## REQUIRED WORK
The string "partnership" appears in some lines of the data. Report how many, with no other words.

*** SUPPLIED MATERIAL Section Begins ***

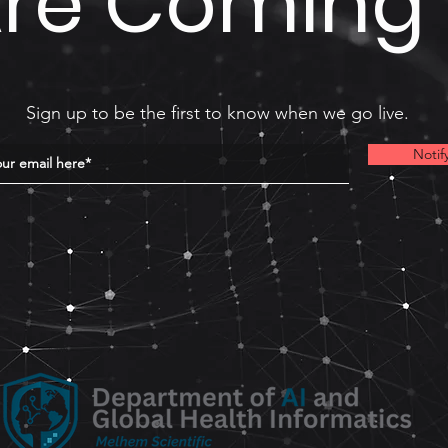
re Coming
Sign up to be the first to know when we go live.
Notif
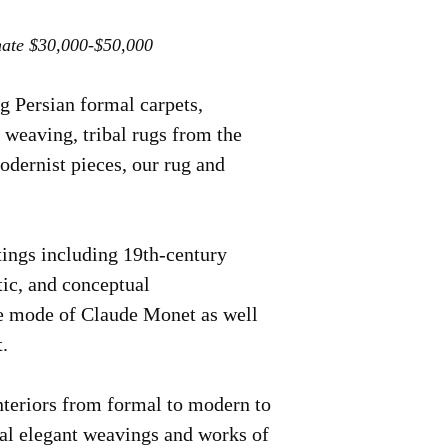
mate $30,000-$50,000
 Persian formal carpets,
 weaving, tribal rugs from the
odernist pieces, our rug and
ntings including 19th-century
tic, and conceptual
the mode of Claude Monet as well
.
interiors from formal to modern to
ual elegant weavings and works of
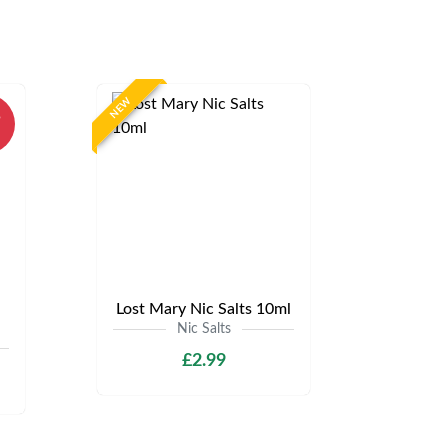
NEW
%
Lost Mary Nic Salts 10ml
Nic Salts
£2.99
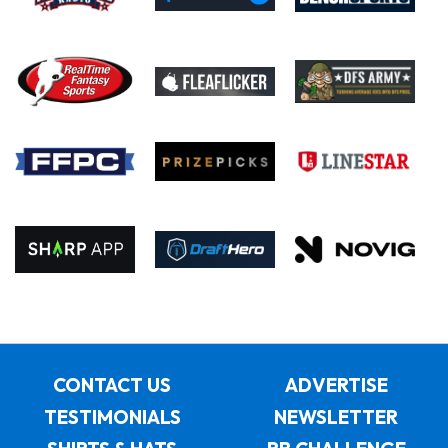
CONTACT US
ADVERTISE
TESTIMONIALS
NEWSLETTER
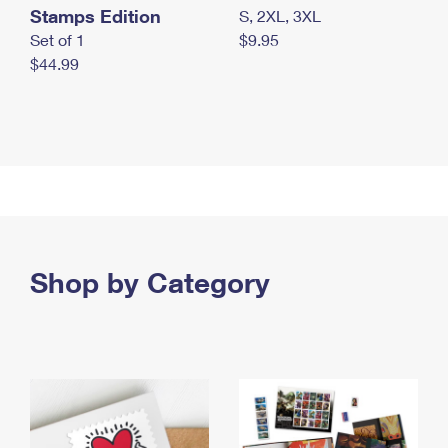
Stamps Edition
S, 2XL, 3XL
Set of 1
$9.95
$44.99
Shop by Category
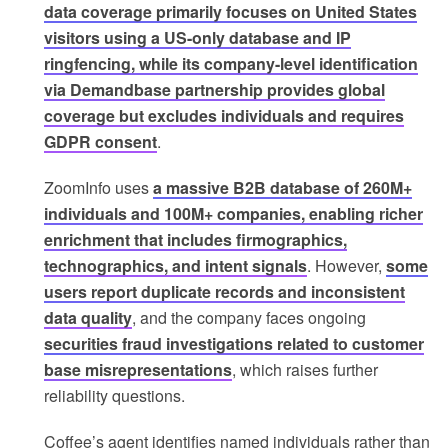
data coverage primarily focuses on United States
visitors using a US-only database and IP
ringfencing, while its company-level identification
via Demandbase partnership provides global
coverage but excludes individuals and requires
GDPR consent
.
ZoomInfo uses
a massive B2B database of 260M+
individuals and 100M+ companies, enabling richer
enrichment that includes firmographics,
technographics, and intent signals
. However,
some
users report duplicate records and inconsistent
data quality
, and the company faces ongoing
securities fraud investigations related to customer
base misrepresentations
, which raises further
reliability questions.
Coffee’s agent identifies named individuals rather than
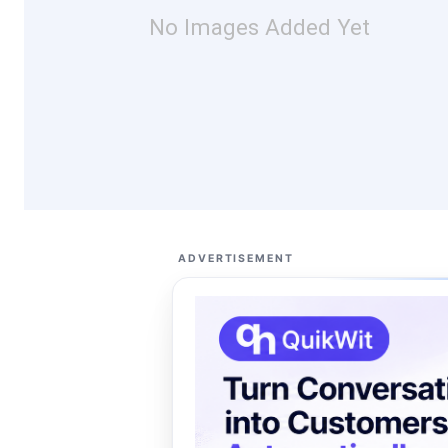
No Images Added Yet
ADVERTISEMENT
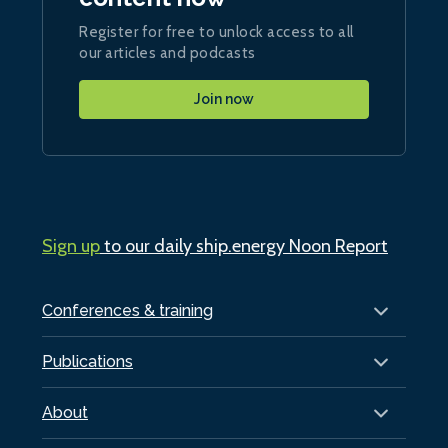
Register for free to unlock access to all
our articles and podcasts
Join now
Sign up
to our daily ship.energy Noon Report
Conferences & training
Publications
About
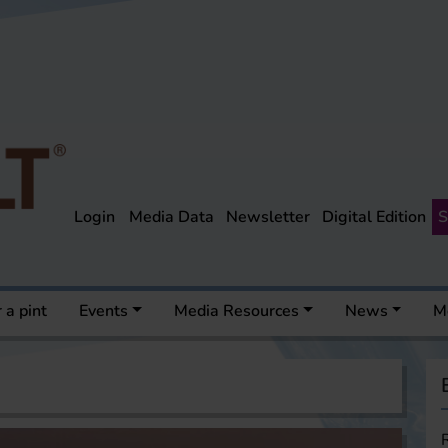
Login
Media Data
Newsletter
Digital Edition
S
 a pint
Events
Media Resources
News
M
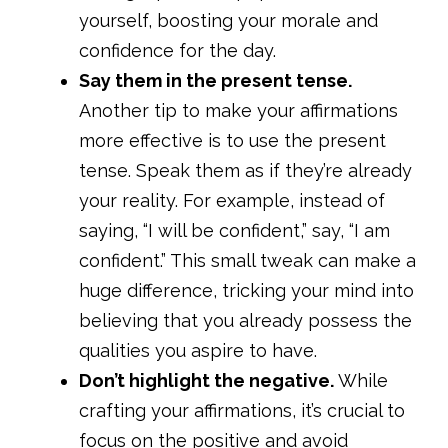
yourself, boosting your morale and
confidence for the day.
Say them in the present tense.
Another tip to make your affirmations
more effective is to use the present
tense. Speak them as if they’re already
your reality. For example, instead of
saying, “I will be confident,” say, “I am
confident.” This small tweak can make a
huge difference, tricking your mind into
believing that you already possess the
qualities you aspire to have.
Don’t highlight the negative.
While
crafting your affirmations, it’s crucial to
focus on the positive and avoid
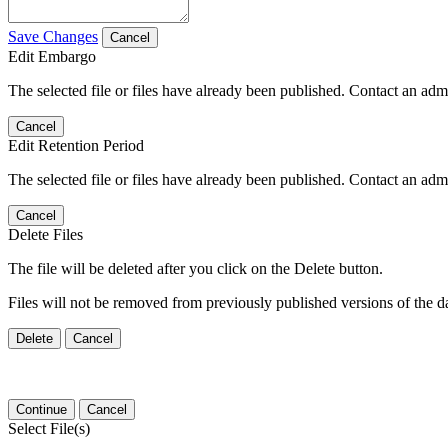
Save Changes
Cancel
Edit Embargo
The selected file or files have already been published. Contact an admin
Cancel
Edit Retention Period
The selected file or files have already been published. Contact an admin
Cancel
Delete Files
The file will be deleted after you click on the Delete button.
Files will not be removed from previously published versions of the da
Delete
Cancel
Continue
Cancel
Select File(s)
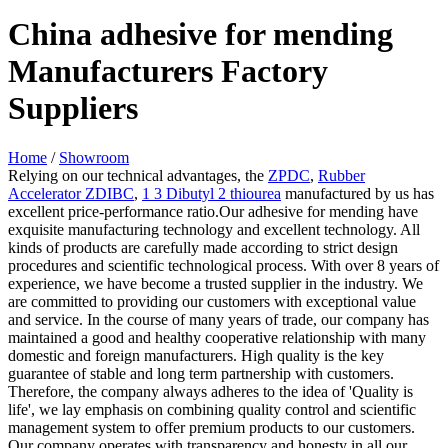
China adhesive for mending
Manufacturers Factory
Suppliers
Home
/
Showroom
Relying on our technical advantages, the
ZPDC
,
Rubber
Accelerator ZDIBC
,
1 3 Dibutyl 2 thiourea
manufactured by us has
excellent price-performance ratio.Our adhesive for mending have
exquisite manufacturing technology and excellent technology. All
kinds of products are carefully made according to strict design
procedures and scientific technological process. With over 8 years of
experience, we have become a trusted supplier in the industry. We
are committed to providing our customers with exceptional value
and service. In the course of many years of trade, our company has
maintained a good and healthy cooperative relationship with many
domestic and foreign manufacturers. High quality is the key
guarantee of stable and long term partnership with customers.
Therefore, the company always adheres to the idea of 'Quality is
life', we lay emphasis on combining quality control and scientific
management system to offer premium products to our customers.
Our company operates with transparency and honesty in all our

*** SUPPLIED MATERIAL Section Ends ***

## REPLY TO THE TASK
2